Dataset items
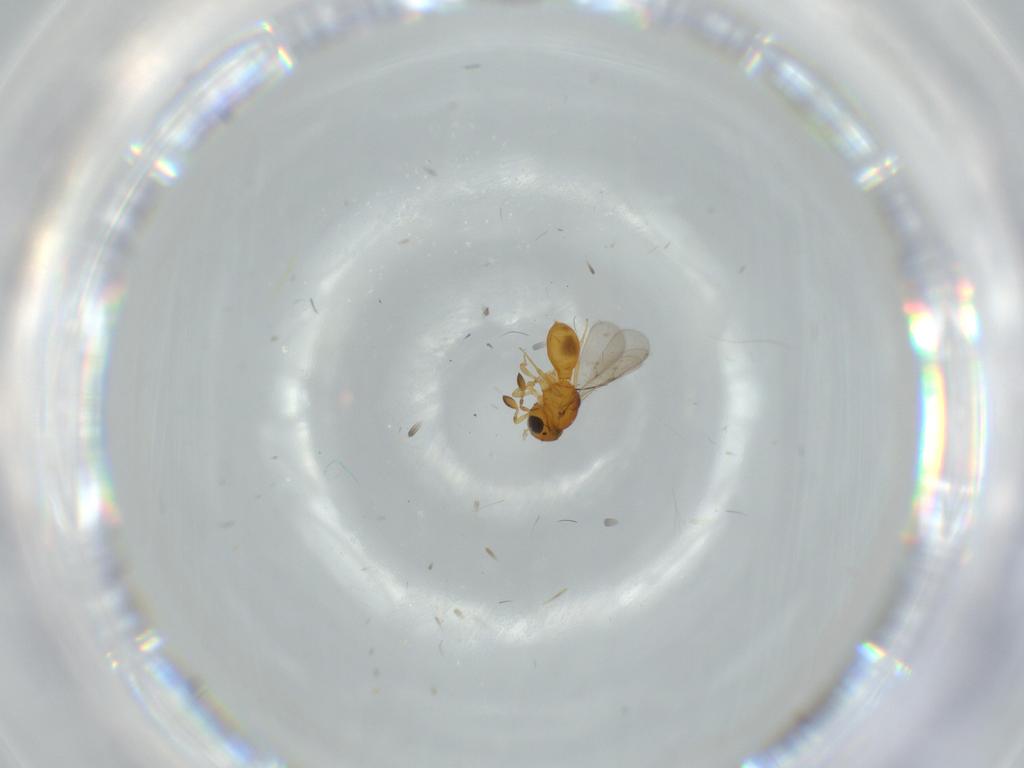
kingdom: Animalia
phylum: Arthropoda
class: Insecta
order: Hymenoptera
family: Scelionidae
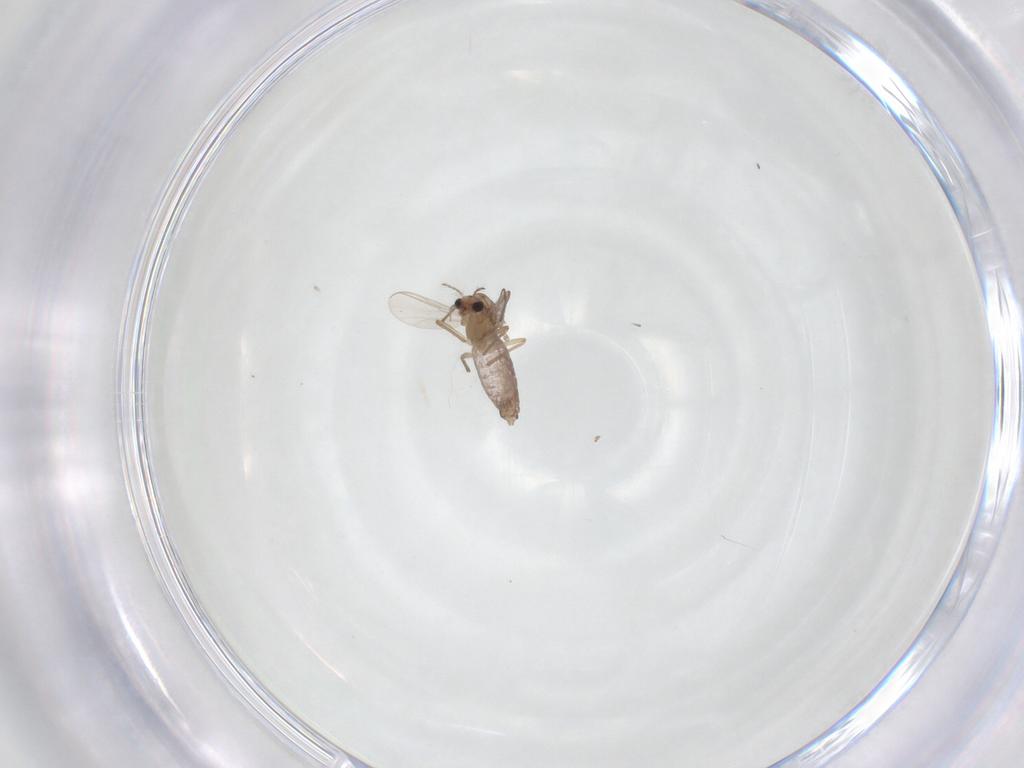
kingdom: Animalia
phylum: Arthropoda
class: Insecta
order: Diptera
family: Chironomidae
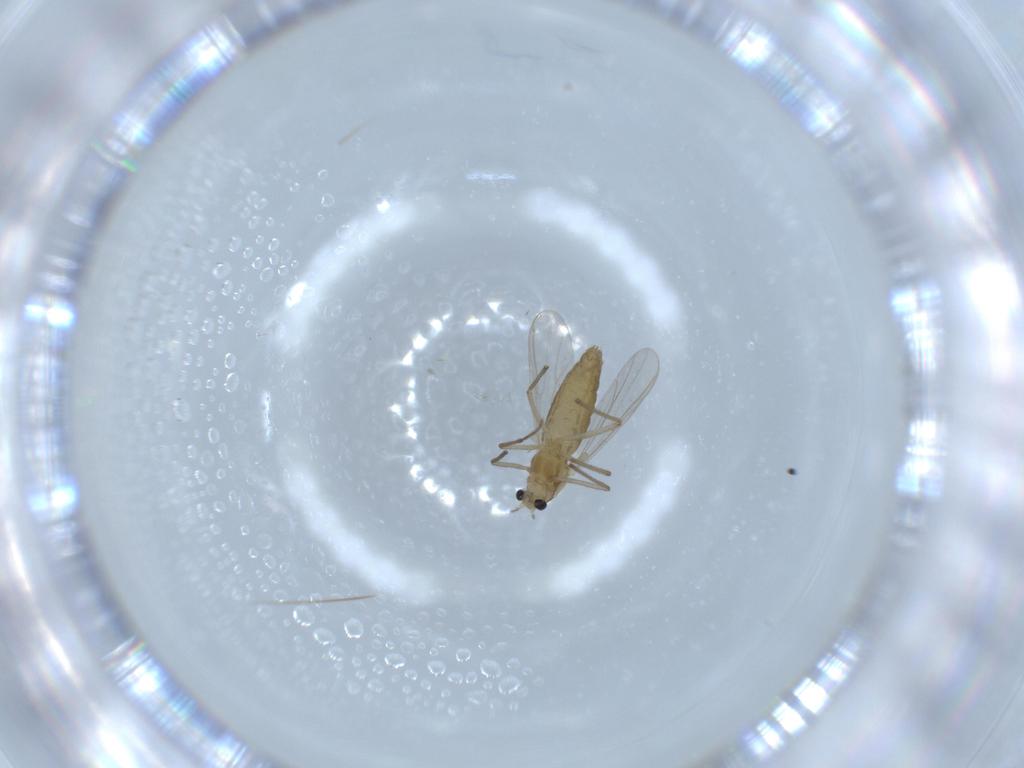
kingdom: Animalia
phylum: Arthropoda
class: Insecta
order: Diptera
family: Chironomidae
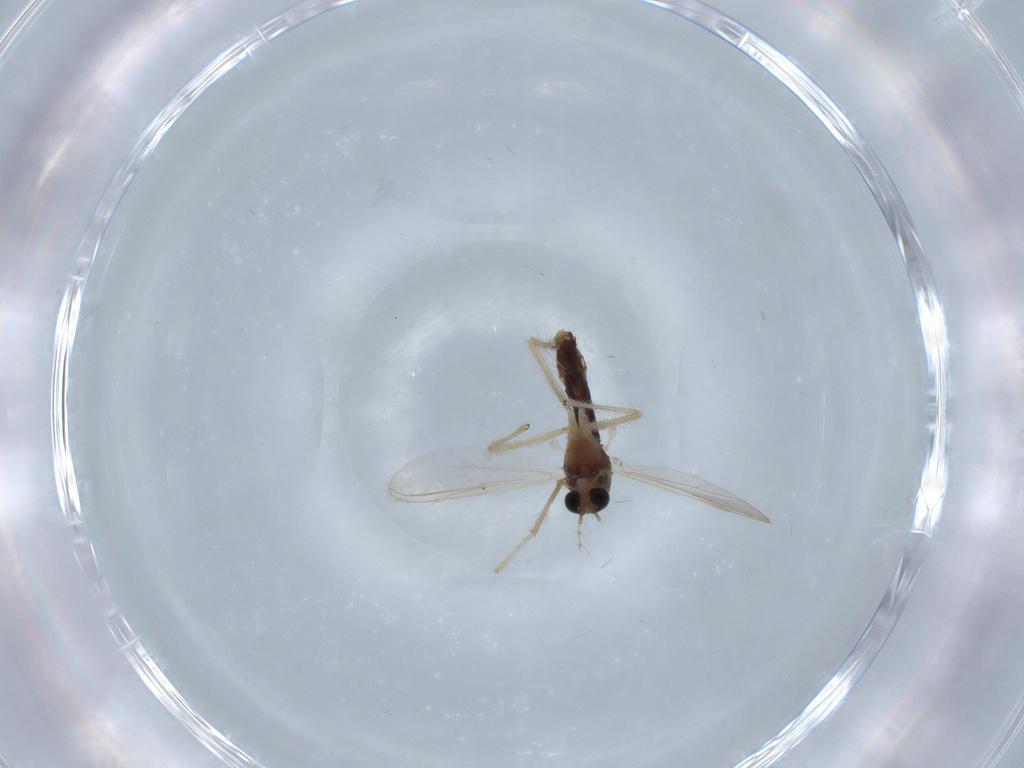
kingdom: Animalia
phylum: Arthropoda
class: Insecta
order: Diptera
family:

• Task goal: Copy out every taxonomy line in the material above word for word, omitting the pictures.

• Expected output:
kingdom: Animalia
phylum: Arthropoda
class: Insecta
order: Hymenoptera
family: Scelionidae
kingdom: Animalia
phylum: Arthropoda
class: Insecta
order: Diptera
family: Chironomidae
kingdom: Animalia
phylum: Arthropoda
class: Insecta
order: Diptera
family: Chironomidae
kingdom: Animalia
phylum: Arthropoda
class: Insecta
order: Diptera
family:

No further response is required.